While universal hepatitis B virus (HBV) testing is useful in high prevalence areas, it is not as cost effective in low prevalence areas like the United States.
However, the use of machine learning technology could help identify those at high risk.
A team, led by Nathan S. Ramrakhiani, Division of Gastroenterology and Hepatology, Stanford University Medical Center, identified patients with HBV using logistic regression and learning Newly developed automatic systems that leverage demographic data from population-based data.
While it affects more than 290 million patients worldwide, only 10% of individuals with the chronic hepatitis B virus have been officially diagnosed. Even though, for the past two decades, guidelines have called for screening people at high risk, cases still remain underreported.
In the study, investigators identified patients with data on hepatitis B surface antigen (HBsAg), year of birth, gender, race and ethnicity, and place of birth. using 10 cycles of the National Health and Nutrition Examination Survey (NHANES) between 1999-2018. The median year of birth for the patient population was 1973
The participants were divided into 2 distinct cohorts: training (cycles 2, 3, 5, 6, 8, 10; n = 39,119) and validation (cycles 1, 4, 7, 9; n = 21,569).

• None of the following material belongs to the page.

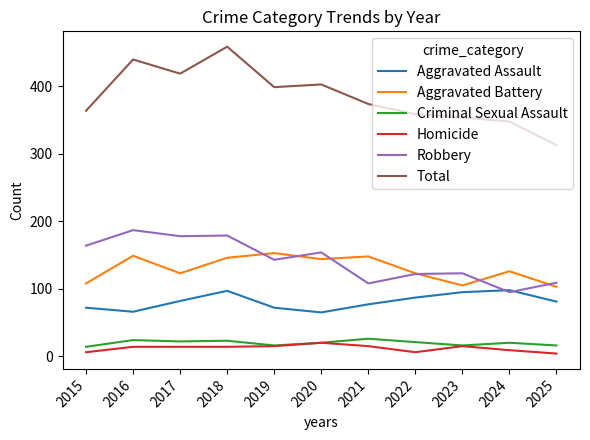

Count the number of categories in the chart.

11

Next, the researchers developed and tested the new logistic regression and machine learning models.
The primary outcome of the logistic regression model was HBV infection, which was defined as positive HBsAg with demographic variables as primary predictors. Univariate and multivariate logistic regressions were part of the training set.
Compare the 2 models
In the machine learning model, researchers determined the demographic factors and place of birth associated with the primary outcome. The model used the training cohort with sub-sampling of controls and 10-fold cross-validation to determine the test characteristics of the model.
Using multivariate logistic regression, investigators identified several factors that were more frequently associated with HBV infections, including year of birth 1991 or later (aOR, 0.28; 95% CI: 0.14- 0.55; P P = 0.0080), Black and Asian / Other vs White (aOR, 5.23 and 9.13; 95% CI, 3.10-8.83 and 5.23-15.96; P P
Machine learning model, best logistic regression
In the end, the machine learning model was superior, with a higher area under the operating characteristic of the receiver (AUROC) (0.83 versus 0.75 in the validation cohort, P
The training cohort showed that AUROC was significantly higher in the machine learning model at 0.90 (95% CI, 0.88-0.92), compared to 0.81 (95% CI %, 0.79-0.84) for the logistics model (P
In the validation cohort, AUROC was also higher in the machine learning model (0.83; 95% CI 0.78-0.88 vs. 0.75; 95% CI 0.70 -0.80; P
“Our machine learning model has consistently outperformed the logistic regression model, laying the groundwork for what could potentially be a practical and cost-effective HBV screening strategy for low prevalence regions with more ‘imported’ HBV infection. like United States or Western Europe. The authors wrote. “We are also advocating for additional risk-based screening for populations at specific risk of exposure according to professional society and CDC guidelines.”
The study, “Optimizing hepatitis B virus screening in the United States using a simple demographic-based model ”, was published online in Hepatology.